The new trade pact with Canada and Mexico — known as USMCA — has not been ratified by Congress. The now-ended government shutdown will delay reports to Congress on USMCA, dace Sider, vice president of government and regulatory affairs for Livingston International, a customs brokerage and compliance consulting firm based in Toronto and Chicago.
“It’s very unlikely we are going to see anything in terms of ratification … by the end of 2019,” Sider said at a Jan. 28 forum.
Sider said small supply companies could start to feel the pain of Trump’s trade policies soon, especially if their profit margin is about 10%.
On the Canadian side of the border, federal elections will be held in the fall, casting doubt on quick Canadian ratification of USMCA, Sider told an audience of logistics and trucking executives.
It’s all the more vital that shipping documentation is complete, she said. Details are driving the difference between goods affected by tariffs and goods not affected by tariffs, Sider said. Slapping a label of “Pampers” on a shipment of baby diapers won’t cut it with Canadian customs officials, she added.

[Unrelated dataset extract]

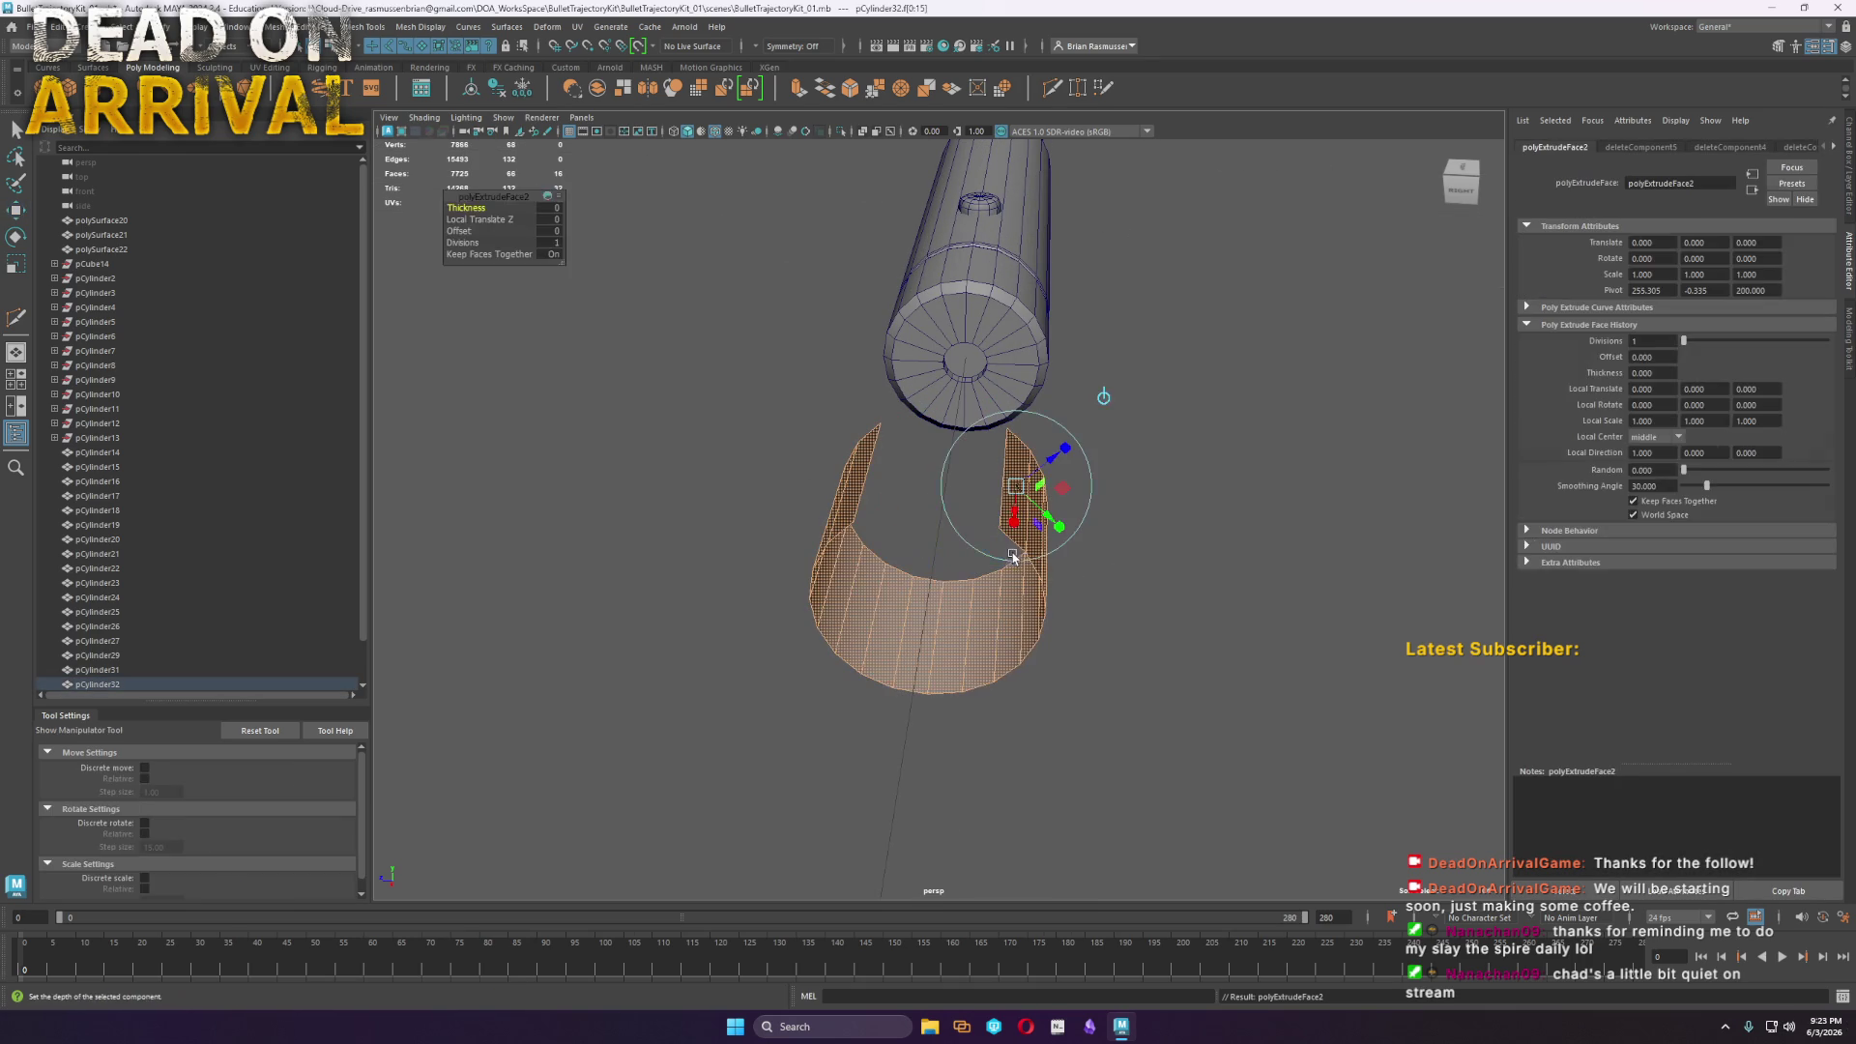
{"action": "left_click", "coordinate": [468, 208]}
{"action": "middle_click_drag", "start_coordinate": [472, 208], "coordinate": [528, 214]}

Given the nature of supply chains, shipping and trade policies, companies should be prepared for further disruptions in North American trade.
“We don’t envision anytime soon that it will be less complex,”she said. “It will probably be much more complex.”
On the southern side of the U.S. border, there are differences not necessarily affected by trade disputes.
“One of the big disruptions is lack of education on international trade,” said Federico Zuniga, executive director of the Educational Institute of the National Customs Brokers and Forwarders Association of America, or NEI.
Zuniga said he knows of members of Congress who had to tour the border to get an idea of the type of trade that Mexico and the United States conduct daily. In just one day, Zuniga said, about 18,000 trucks cross the Rio Grande at just the Laredo, Texas, border point alone.
Mexico and Canada collect value-added taxes (VAT) at the border, when goods are imported, which complicates the process, Zuniga said.
Mexican brokers also are responsible for the entry, not the importer of record, he said. That means fines and even jail time fall on them.
“[Brokers are] definitely going to slow the process down and make sure everything is in line,” Zuniga said.
Mexico also doesn’t have bonding, unlike Canada and the United States. Bonding protects the government revenue, he added.
“Most Mexican brokers will not clear your goods into Mexico without having the duties and the VAT in their bank accounts so they can pay prior to clearance,” Zuniga said. “That becomes a big issue because most importers and exporters aren’t used to that. …You have to give it to them or [the goods] will sit on the border.”